## BEGIN THE RECORDS

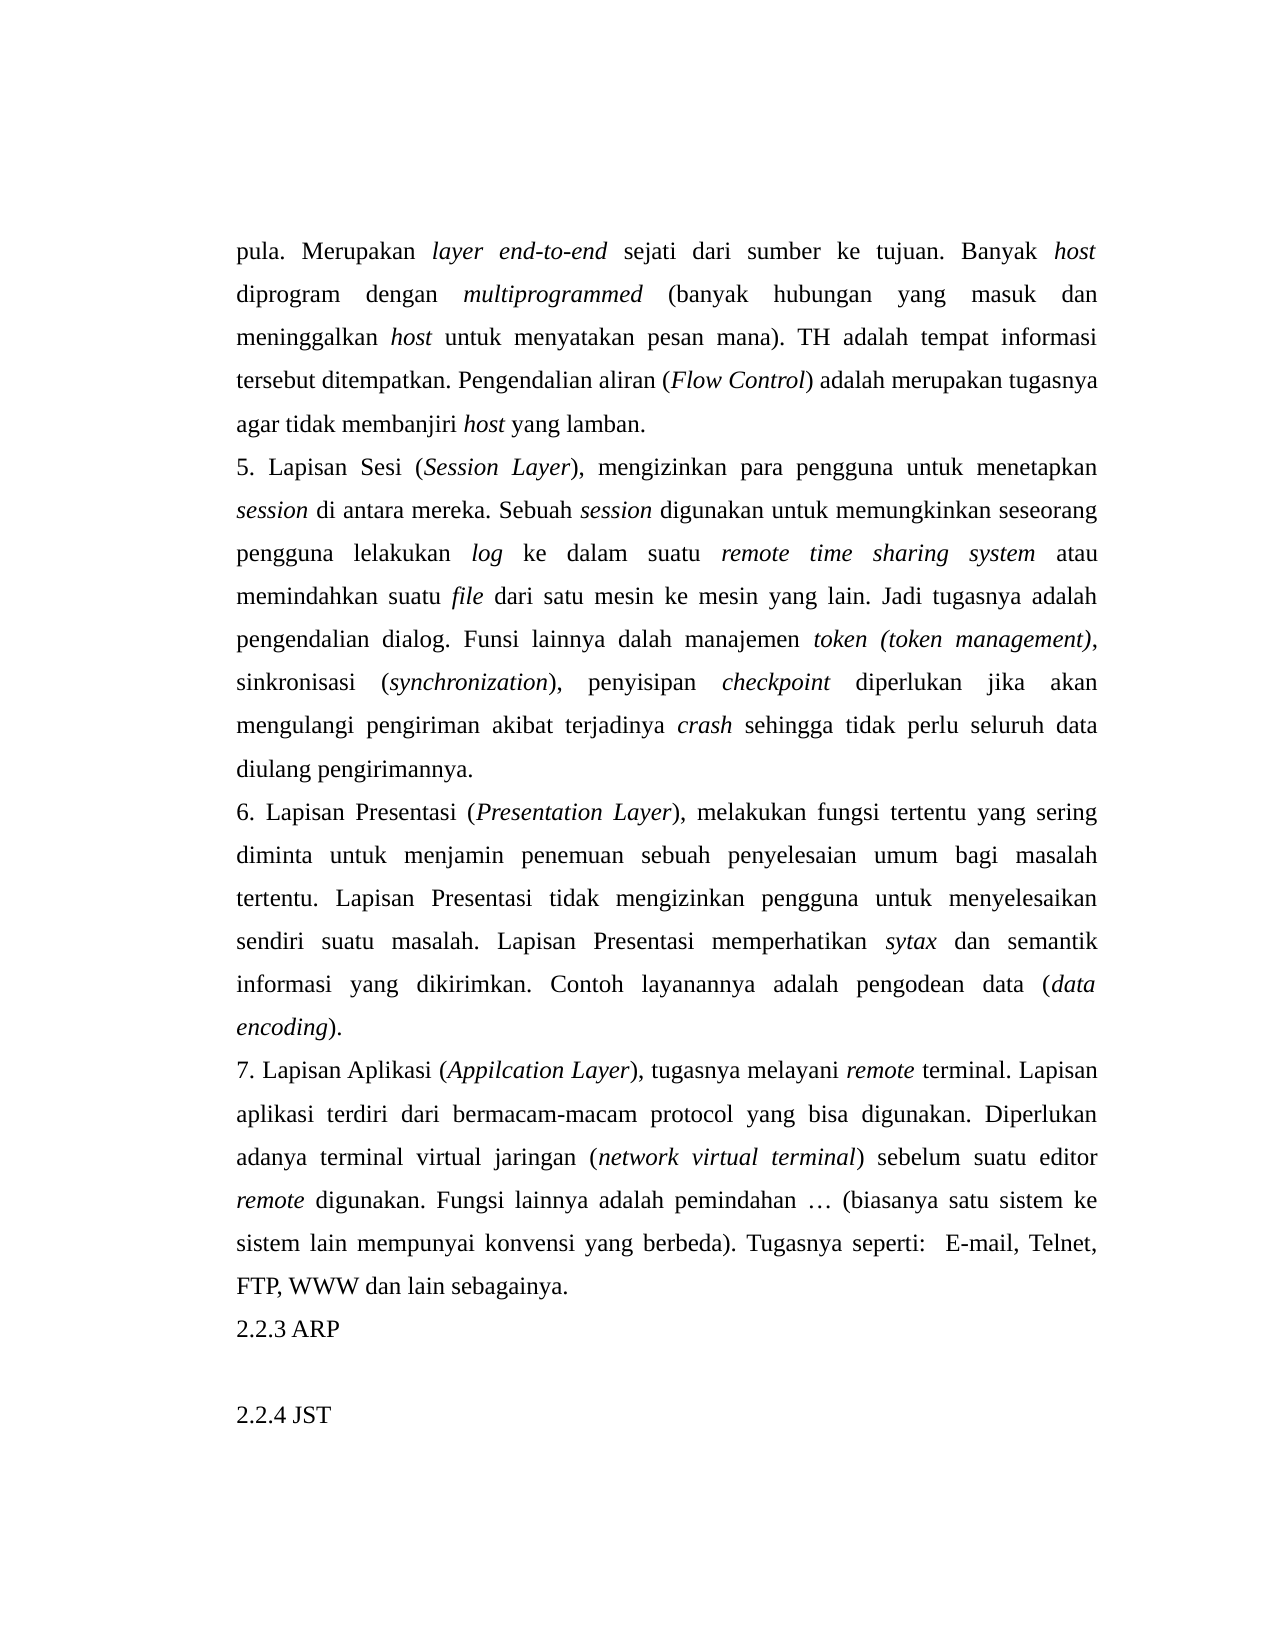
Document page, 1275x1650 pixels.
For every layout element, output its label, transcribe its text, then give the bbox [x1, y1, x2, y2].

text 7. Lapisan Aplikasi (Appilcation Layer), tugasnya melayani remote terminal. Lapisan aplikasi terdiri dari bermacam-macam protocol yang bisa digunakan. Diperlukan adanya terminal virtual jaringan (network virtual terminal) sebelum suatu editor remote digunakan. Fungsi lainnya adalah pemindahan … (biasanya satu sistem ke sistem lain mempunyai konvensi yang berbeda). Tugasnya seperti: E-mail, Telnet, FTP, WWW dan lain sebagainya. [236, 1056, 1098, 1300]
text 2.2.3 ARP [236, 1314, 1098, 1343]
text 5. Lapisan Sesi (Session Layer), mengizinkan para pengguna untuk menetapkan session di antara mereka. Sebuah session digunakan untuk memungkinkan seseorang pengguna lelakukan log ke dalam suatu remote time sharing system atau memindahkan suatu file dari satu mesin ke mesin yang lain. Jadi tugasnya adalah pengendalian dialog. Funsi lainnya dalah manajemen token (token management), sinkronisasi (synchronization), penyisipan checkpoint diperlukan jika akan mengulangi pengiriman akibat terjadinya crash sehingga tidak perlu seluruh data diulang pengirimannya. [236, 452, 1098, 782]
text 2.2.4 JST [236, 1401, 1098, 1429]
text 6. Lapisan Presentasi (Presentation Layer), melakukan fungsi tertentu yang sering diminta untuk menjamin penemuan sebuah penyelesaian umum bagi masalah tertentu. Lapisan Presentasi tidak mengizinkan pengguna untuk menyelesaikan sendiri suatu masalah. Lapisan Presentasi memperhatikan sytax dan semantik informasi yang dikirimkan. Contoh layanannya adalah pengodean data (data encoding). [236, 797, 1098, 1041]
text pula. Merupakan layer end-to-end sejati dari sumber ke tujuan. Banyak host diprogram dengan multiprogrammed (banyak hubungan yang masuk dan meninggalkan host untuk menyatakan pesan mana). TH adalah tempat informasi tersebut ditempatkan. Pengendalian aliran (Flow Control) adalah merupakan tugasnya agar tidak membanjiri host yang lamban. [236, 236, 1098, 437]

## END THE RECORDS
## BEGIN THE RECORDS

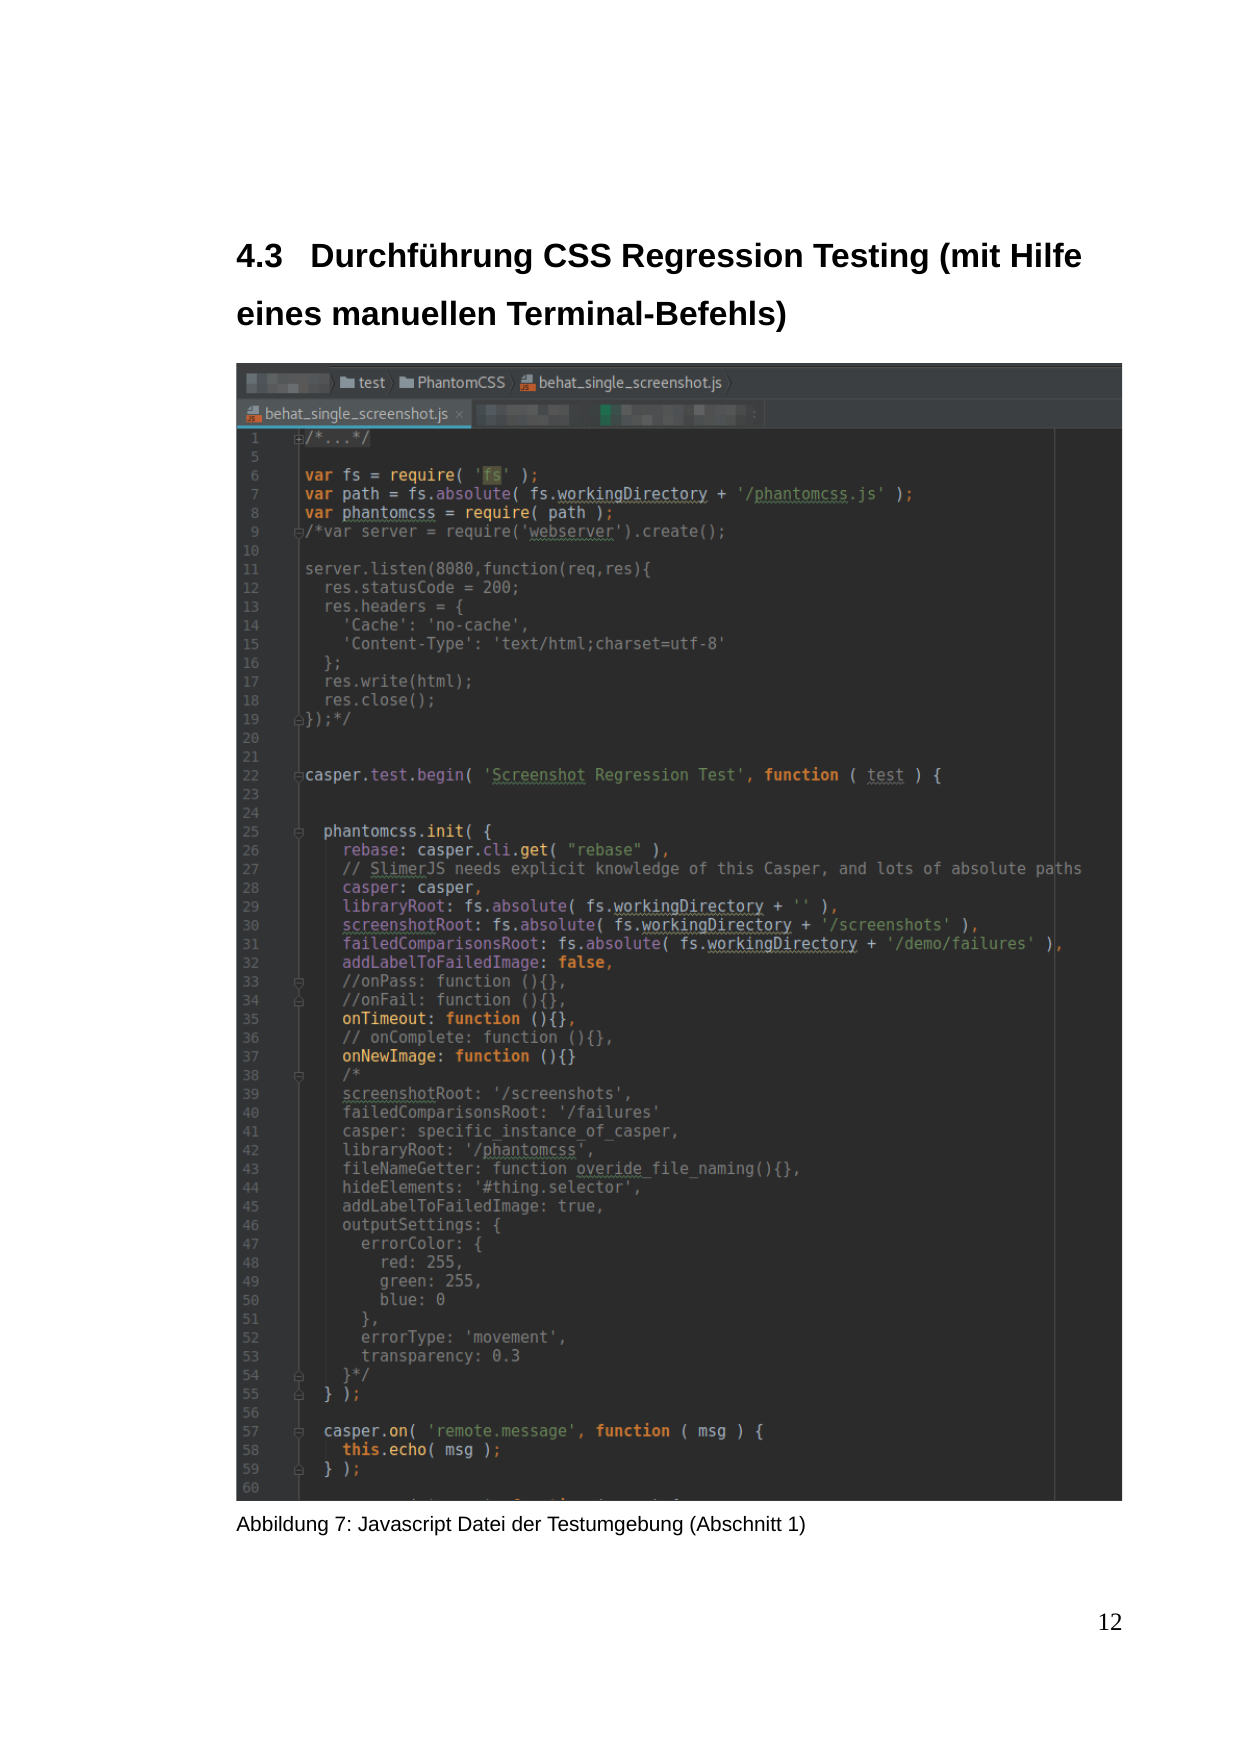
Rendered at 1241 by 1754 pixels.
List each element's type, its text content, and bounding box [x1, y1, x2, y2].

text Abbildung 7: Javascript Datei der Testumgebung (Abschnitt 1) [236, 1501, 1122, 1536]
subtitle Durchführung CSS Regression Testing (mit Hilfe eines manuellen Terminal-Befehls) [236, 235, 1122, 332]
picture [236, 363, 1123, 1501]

## END THE RECORDS

• GIVEN EXERCISE: Copy the lines exactly as they appear, starting at the line containing "Rendered at 1241 by 1754 pixels." and ending after the line containing "subtitle Durchführung CSS".

• EXERCISE SOLUTION:
Rendered at 1241 by 1754 pixels.
List each element's type, its text content, and bounding box [x1, y1, x2, y2].

text Abbildung 7: Javascript Datei der Testumgebung (Abschnitt 1) [236, 1501, 1122, 1536]
subtitle Durchführung CSS Regression Testing (mit Hilfe eines manuellen Terminal-Befehls) [236, 235, 1122, 332]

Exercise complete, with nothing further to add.